===== Dataset entries =====

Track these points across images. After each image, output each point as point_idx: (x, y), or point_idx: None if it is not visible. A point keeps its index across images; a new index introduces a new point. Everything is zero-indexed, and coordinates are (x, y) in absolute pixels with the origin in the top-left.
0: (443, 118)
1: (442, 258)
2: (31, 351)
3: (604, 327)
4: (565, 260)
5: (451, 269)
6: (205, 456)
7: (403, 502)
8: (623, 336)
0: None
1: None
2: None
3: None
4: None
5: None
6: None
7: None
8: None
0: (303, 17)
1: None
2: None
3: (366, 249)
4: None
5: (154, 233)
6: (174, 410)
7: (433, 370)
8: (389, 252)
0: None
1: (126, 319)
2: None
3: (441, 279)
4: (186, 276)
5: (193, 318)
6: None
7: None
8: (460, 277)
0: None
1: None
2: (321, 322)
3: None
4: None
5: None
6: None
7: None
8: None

=====

Put the lines above into a Markdown table with the columns Row and Line, numbering each row and leaving out any blank lines.

| Row | Line |
|---|---|
| 1 | Track these points across images. After each image, output each point as point_idx: (x, y), or point_idx: None if it is not visible. A point keeps its index across images; a new index introduces a new point. Everything is zero-indexed, and coordinates are (x, y) in absolute pixels with the origin in the top-left. |
| 2 | 0: (443, 118) |
| 3 | 1: (442, 258) |
| 4 | 2: (31, 351) |
| 5 | 3: (604, 327) |
| 6 | 4: (565, 260) |
| 7 | 5: (451, 269) |
| 8 | 6: (205, 456) |
| 9 | 7: (403, 502) |
| 10 | 8: (623, 336) |
| 11 | 0: None |
| 12 | 1: None |
| 13 | 2: None |
| 14 | 3: None |
| 15 | 4: None |
| 16 | 5: None |
| 17 | 6: None |
| 18 | 7: None |
| 19 | 8: None |
| 20 | 0: (303, 17) |
| 21 | 1: None |
| 22 | 2: None |
| 23 | 3: (366, 249) |
| 24 | 4: None |
| 25 | 5: (154, 233) |
| 26 | 6: (174, 410) |
| 27 | 7: (433, 370) |
| 28 | 8: (389, 252) |
| 29 | 0: None |
| 30 | 1: (126, 319) |
| 31 | 2: None |
| 32 | 3: (441, 279) |
| 33 | 4: (186, 276) |
| 34 | 5: (193, 318) |
| 35 | 6: None |
| 36 | 7: None |
| 37 | 8: (460, 277) |
| 38 | 0: None |
| 39 | 1: None |
| 40 | 2: (321, 322) |
| 41 | 3: None |
| 42 | 4: None |
| 43 | 5: None |
| 44 | 6: None |
| 45 | 7: None |
| 46 | 8: None |